L’histoire (avec un grand H) est connue : 1942, les Allemands visitent Bruxelles, la Belgique occupée, et les planches américaines de Flash Gordon (Guy l’éclair) n’arrivant plus à la rédaction du journal Bravo, c’est vers Edgar Pierre Jacobs qu’on se tourne illico pour prendre la suite d’Alex Raymond. « Mission impossible, ou du moins terriblement périlleuse, rapporte l’auteur de Blake et Mortimer dans ses mémoires. Le style d’Alex Raymond était totalement différent du mien, vraisemblablement photographique, donc pratiquement inimitable sans un long entraînement » (Un Opéra de papier, Gallimard, 1981).

N’en déplaise à sa fausse modestie, le trait puissant et réaliste de Jacobs se prête particulièrement bien au style marmoréen d’Alex Raymond, la reprise semble assurée, mais la censure allemande veille et l’expérience cesse au bout de seulement quelques épisodes. Privé de sa seule histoire de science-fiction, Bravo lui demande alors de créer une nouvelle série dans le même genre. A nouveau obligé de composer avec l’univers rétro futuriste d’Alex Raymond (avec ses costumes farfelus, ses décors grandioses), Le Rayon U débute en février 1943, sous la forme d’un pastiche démarquant purement et simplement les héros de la série américaine (Lord Calder dans le rôle de Flash, Ming devient l’empereur Babylos III, Zarkof, le professeur Marduk, etc.). Passées les premières planches encore nettement sous influence, Le Rayon U trouve pourtant rapidement son propre ton. Jacobs innove en isolant ses textes à l’intérieur des cadres, ses décors sont également plus travaillés, rehaussés par des choix de couleurs particulièrement audacieux. « Emphatique… Mélodramatique… Superficiel : oui ! Le Rayon U peut être tout cela. Le miracle, c’est qu’ici ces qualificatifs deviennent des louanges et ces défauts des qualités ». On ne saurait mieux dire que Greg à propos cette aventure fantastique qui savait mieux qu’aucune une autre bande de l’époque transporter les petits lecteurs belges loin du réalisme vert-de-gris de l’Occupation. Avec son redoutable Tyrannosaure, son serpent bleu géant, les ptérodactyles affamés, les féroces hommes singes et la civilisation perdue de Nazca, ce « faux Alex Raymond » s’annonce déjà comme du Jacobs pur jus. Rien ne manque des classiques du roman d’aventures à l’anglo-saxonne où l’auteur puise son inspiration et E.R. Burroughs, Rider Haggard, Conan Doyle sont tour à tour mis à contribution d’un récit où les morceaux de bravoure s’enchaînent sans le moindre temps mort. Jacobs maîtrise déjà parfaitement tous les ressorts de la dramaturgie, faisant même l’économie d’une introduction pour entrer plus vite dans le vif du sujet, passé un court prologue situant l’action et les personnages comme le générique d’une superproduction hollywoodienne.
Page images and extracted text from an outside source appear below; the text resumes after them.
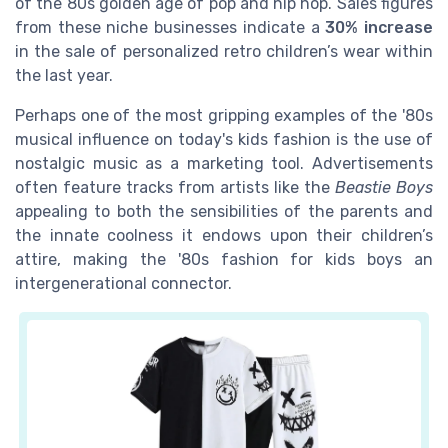
of the 80s golden age of pop and hip hop. Sales figures
from these niche businesses indicate a
30% increase
in the sale of personalized retro children’s wear within
the last year.
Perhaps one of the most gripping examples of the '80s
musical influence on today's kids fashion is the use of
nostalgic music as a marketing tool. Advertisements
often feature tracks from artists like the
Beastie Boys
appealing to both the sensibilities of the parents and
the innate coolness it endows upon their children’s
attire, making the '80s fashion for kids boys an
intergenerational connector.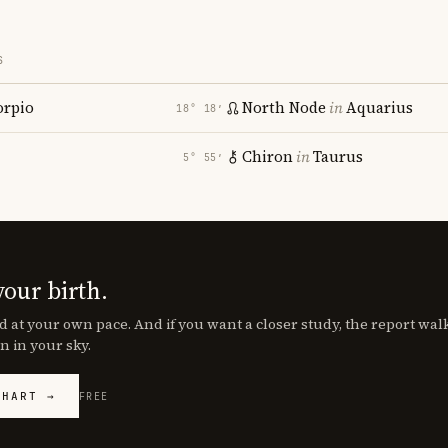
S
orpio
North Node
in
Aquarius
18° 18′
Chiron
in
Taurus
5° 55′
your birth.
d at your own pace. And if you want a closer study, the report wa
n in your sky.
CHART →
FREE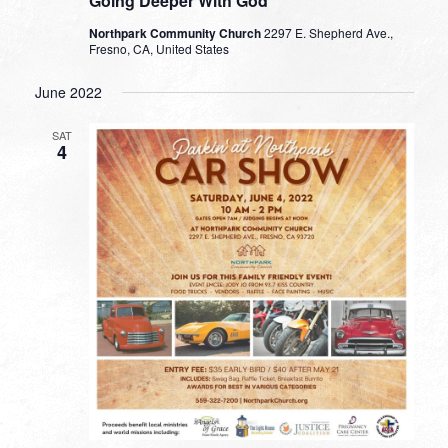
Going Deeper With God
Northpark Community Church
2297 E. Shepherd Ave.,
Fresno, CA, United States
June 2022
SAT
4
« Au retour d’une expédition vers des terres inconnues, qu’il a appelé « les îles noires », le savant professeur Kellart Hollis, célèbre géologue, est décédé inopinément. Un mystère entoure la mort du professeur. Au terme de nombreuses années de recherches, au prix de laborieux travaux scientifiques (…) le professeur était parvenu à isoler une pierre magnétique émettant des radiations d’une puissance extraordinaire. Il l’avait baptisé Uradium ». La dimension prophétique du récit qui voit s’opposer les forces de l’Austradie et de la Norlandie pour la maîtrise de l’énergie atomique n’est pas la moindre des audaces remarquables de cet album qui reste à jamais comme l’un des chefs-d’oeuvre inégalés de la bande dessinée franco belge. Les planches ayant été retouchées lors de la première édition en album (Lombard, 1974), c’est peu dire qu’une réédition en fac-similé au format Bravo était attendue par les puristes depuis lurette. Hélas. La présente édition du Rayon U se veut à l’ancienne, elle n’évite pourtant pas d’impardonnables fautes de goût qui viennent ternir le plaisir de sa redécouverte : absence du prologue, changement de lettrage, couverture retouchée (!?), insertion d’une illustration pleine page en plein milieu du récit, By Jove ! L’infâme Olrik ne s’y prendrait pas autrement pour saboter l’oeuvre de son génial créateur.